Puratana Prabandha Sangraha
- Editor: Jinvijay
- Original title: पुरातन प्रबंध संग्रह
- Language: Sanskrit
- Subject: Collection of legendary anecdotes and biographies
- Genre: Prabandha
- Publication date: 1936
- Publication place: India

= Puratana Prabandha Sangraha =

The Puratana Prabandha Sangraha ("Collection of Old Prabandhas") is a collection of Sanskrit-language legendary biographies and anecdotes written by multiple Jain authors of India. It was edited by the Jain monk Jinvijay from several manuscripts, and published by the Adhisthata Singhi Jain Jnanapith (Calcutta) in 1936.

The earliest manuscript in the compilation is dated 1290 VS (1233 CE). It is said to have been written by Jinabhadra, a disciple of Udayaprabha and a monk of Nagendra Gaccha. It was commissioned by a minister named Jayatasimha, who was the son of Vastupala.

== Prithviraja Prabandha ==

One of the legends included in the collection is Prithviraja Prabandha, which describes the life of the 12th century Chahamana king Prithviraja III. The Prithviraja Prabandha contains 40 lines of prose in addition to two 6-line verses.

Although a Puratana Prabandha Sangraha manuscript is dated 1471 CE, its portion containing Prithviraja Prabandha was written by another scribe. Therefore, Prithviraja Prabandha cannot be dated with certainty. The language of the text features Persian and vernacular elements, which indicates that it was written at a later date.

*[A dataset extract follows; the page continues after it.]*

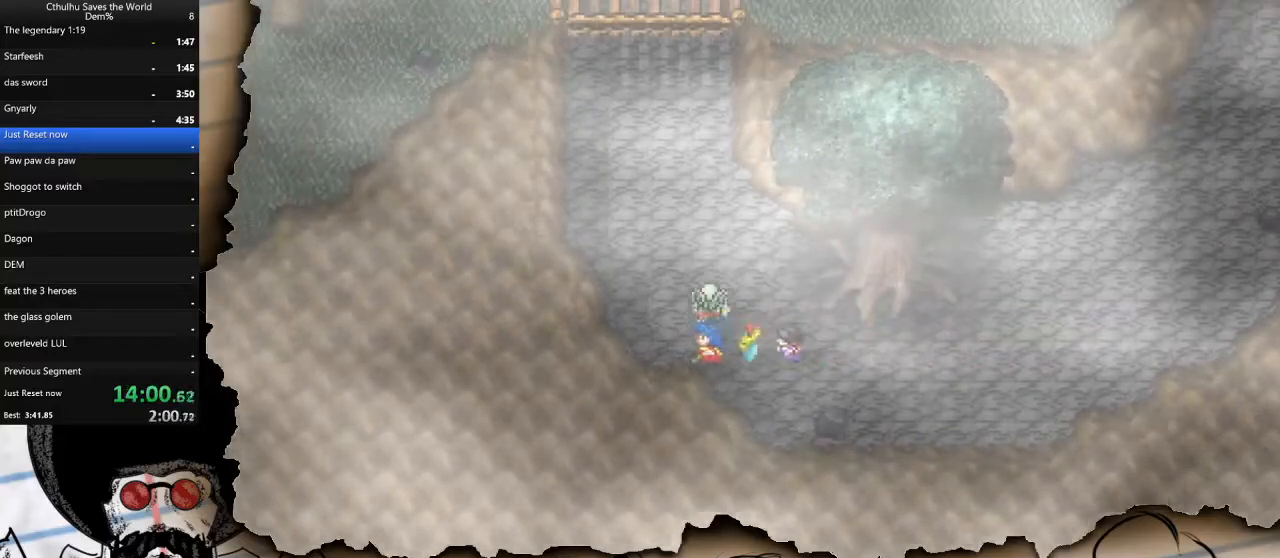
{"buttons": ["DPAD_UP"], "left_stick": "center", "right_stick": "center", "events": []}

Some portions of the manuscript are damaged, and the meaning of some passes is not clear.

The text describes Prithviraj's legend as follows:

 Prithivraj captured the Ghurid invader Shihab al-Din seven times, but released him unharmed each time (a claim that also occurs in the Hammira Mahakavya). Prithviraj's minister Kaimbasa and his spear-bearer Pratapasimha were not on good terms with each other. Once Kaimbasa lodged a complaint against Pratapasimha with the king. However, Pratapasimha persuaded the king that Kaimbasa was a villain who had been secretly supporting Shihab al-Din. As a result, Prithviraj attempted to kill Kaimbasa by shooting an arrow at him in the dark, but ended up killing another man instead.

 The king's bard Chand Baliddika criticized him in private for this attempted murder. Prithviraj dismissed both Chand Baliddika and Kaimbasa from his service, and as a result, Kaimbasa joined Shihab al-Din. When Shihab al-Din invaded his kingdom, Prithviraj spent time sleeping for ten days. After being awaken by his sister, he fled on a horse. Kaimbasa helped Shihab al-Din capture him by divulging information about a certain sound that made his horse prance.

 While in captivity, Prithviraj asked Kaimbasa for a bow-and-arrow to kill Shihab al-Din, who would be seated in the assembly hall. The minister obliged, but also informed Shihab al-Din about Prithviraj's plan. Shihab al-Din kept a metal image in his place. Prithviraj shot an arrow at this image, mistaking it to be Shihab al-Din. As a punishment, Shihab al-Din ordered him to be put in a pit and stoned to death. When the neighbouring king Jaychand received the news of Prithviraj's death, he ordered celebrations in his capital.